O-Town, “Liquid Dreams”
What may be the most incongruously funny musical cue in “Beef” arrives a few minutes into the pilot episode, “The Birds Don’t Sing, They Screech in Pain.” As Amy flees her encounter with Danny, which has spilled out from the parking lot at a big box store and across the streets of the Valley at high speed, this song plays on her car radio.
The single, a top 10 hit for the boy band formed on the MTV reality show “Making the Band,” was one of the few song choices that was not planned from the beginning. “It was not written into the script,” said Lee. “But after watching one of the earlier cuts, we knew we needed something more comedic to give a little levity to all the tension that’s been building.”
It also marked a full circle moment for Lee, who — yes, this is true — auditioned to be in O-Town while a student and member of an a cappella group at the University of Pennsylvania. “My friend Barnes got a flier to audition, so we took Amtrak to New York City the next day, stood outside [the studio] and waited in long lines and made it past the first round,” he recalled. “I still have a letter from [boy band impresario] Lou Pearlman, thanking me for auditioning. It was one of those stock letters, but now it seems crazy to have it, given everything.”
Hoobastank, “The Reason”
One of the most powerful things about nostalgia is how it can make you fond of songs you once hated, or at least pretended to hate. Consider this power ballad by the much-derided SoCal band, a favorite of emo teens circa 2004, which plays at the end of Episode 1. As Amy discovers that Danny — posing as a contractor — has peed all over her bathroom, she chases him angrily down the street.
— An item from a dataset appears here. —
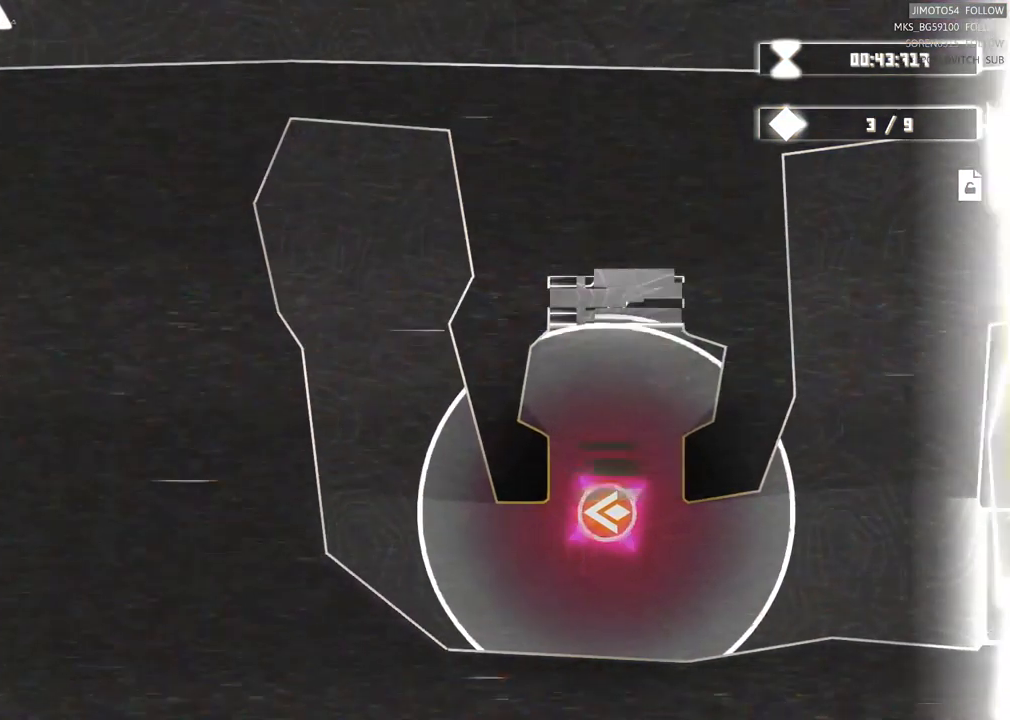
{"buttons": ["L2"], "left_stick": "center", "right_stick": "center", "events": []}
The lyrics to the song feel like an understatement: “I’m not a perfect person / there’s many things I wish I didn’t do.”
As Yeun told The Times, one of the themes of “Beef” is “excavating the cringe of our childhood.”
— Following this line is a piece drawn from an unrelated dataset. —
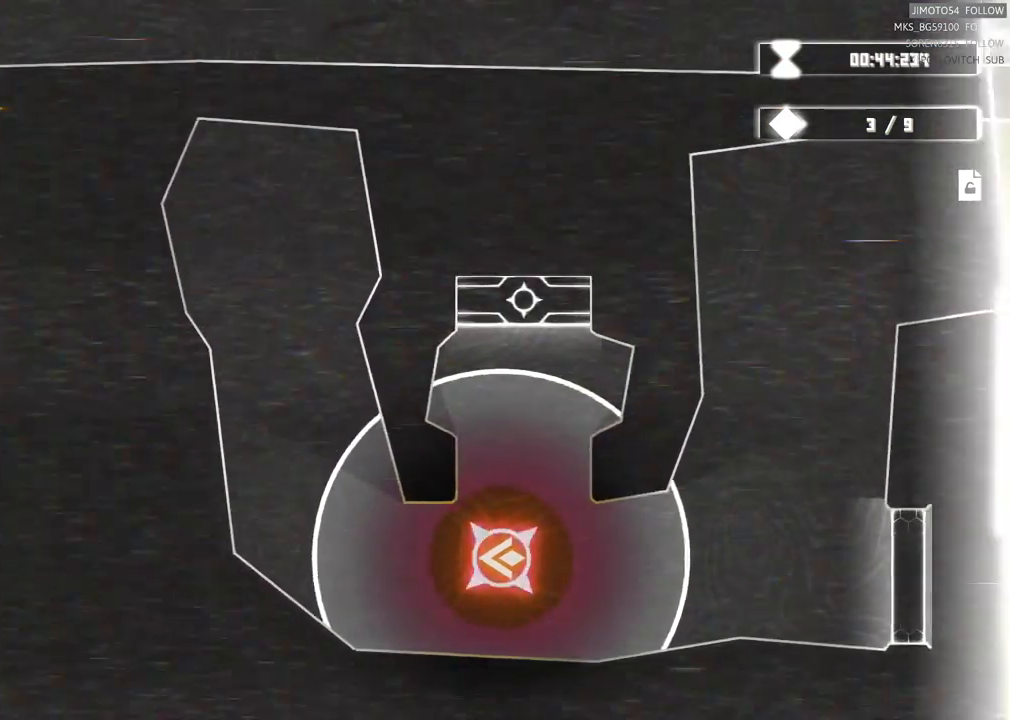
{"buttons": [], "left_stick": "up-right", "right_stick": "center", "events": [[133, "L2", "up"], [267, "left_stick", "up"], [450, "left_stick", "up-right"]]}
“You grow up past your teens, what we call our awkward phase, [but] when we’re probably the most pure and having the most fun. The perfect analogy is Hoobastank. Everybody really s— on Hoobastank for a while. And turns out, when you hear the needle drop at the end of an episode, you’re cheering up and down. Like ‘What’d ya’ turn on Hoobstank for?’ They’re just trying to put out music.”
Tori Amos, “Cornflake Girl”
This gem from Amos’ 1994 album “Under the Pink” pops up at the end of Episode 2, “The Rapture of Being Alive,” as Amy and her husband, George (Joseph Lee), have a conversation about going to marriage counseling. Outside their house, Danny pulls up in a truck that Amy has vandalized (it is covered in humiliating messages, e.g. “I’m poor”) in response to the bathroom incident.
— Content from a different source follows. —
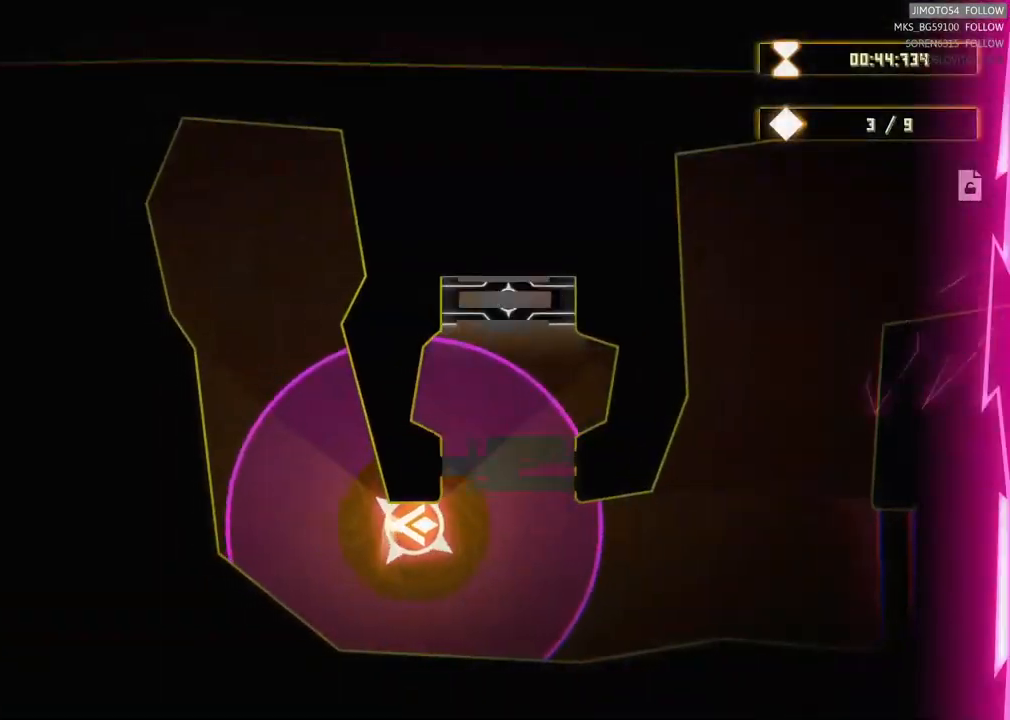
{"buttons": [], "left_stick": "up", "right_stick": "center", "events": [[283, "left_stick", "up"]]}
“We see the wide shot with Danny’s headlights approaching in the distance. And right when that pops up, there’s this whistle that happens in the song. It [feels] like an old western showdown about to happen, and so the mood of it felt really right,” said Lee, whose first concert was an Amos show when he was in the ninth grade (he thinks).
Though he considers “Cornflake Girl,” with its catchy piano riff, timeless, Lee said he got some questions about whether the lyrics — inspired by a conversation about female genital mutilation and the kind of women who betray other women — really fit the scene.
“It you really look at the lyrics, there’s something interesting being said about Amy’s character not feeling a part of the standard way to be, and it’s the same with Danny. There are things in the lyrics that drew me to it. Once I saw it in a cut, I was like, ‘Oh, this is gonna work,’” said Lee. “It also really makes me laugh going into the credits.”
Incubus, “Drive”
At the end of Episode 3, “I Am Inhabited by a Cry,” Danny performs this song at rehearsal for the praise band at his ex-girlfriend’s Orange County church.
Lee and Yeun, who is an executive producer on the series, both grew up in the Korean church and have shared many conversations about their similar experiences.
“I’d say, ‘Oh, did you hang out after church with a Taylor 7-series guitar and try to sing secular songs?’ And he’d be like, ‘Yes, I did that.’ ‘Did you sing Incubus at all?’ ‘Oh, my God.’ Next thing you know, we have to put Incubus’ ‘Drive’ in the show, because he and I used to sing that after church.”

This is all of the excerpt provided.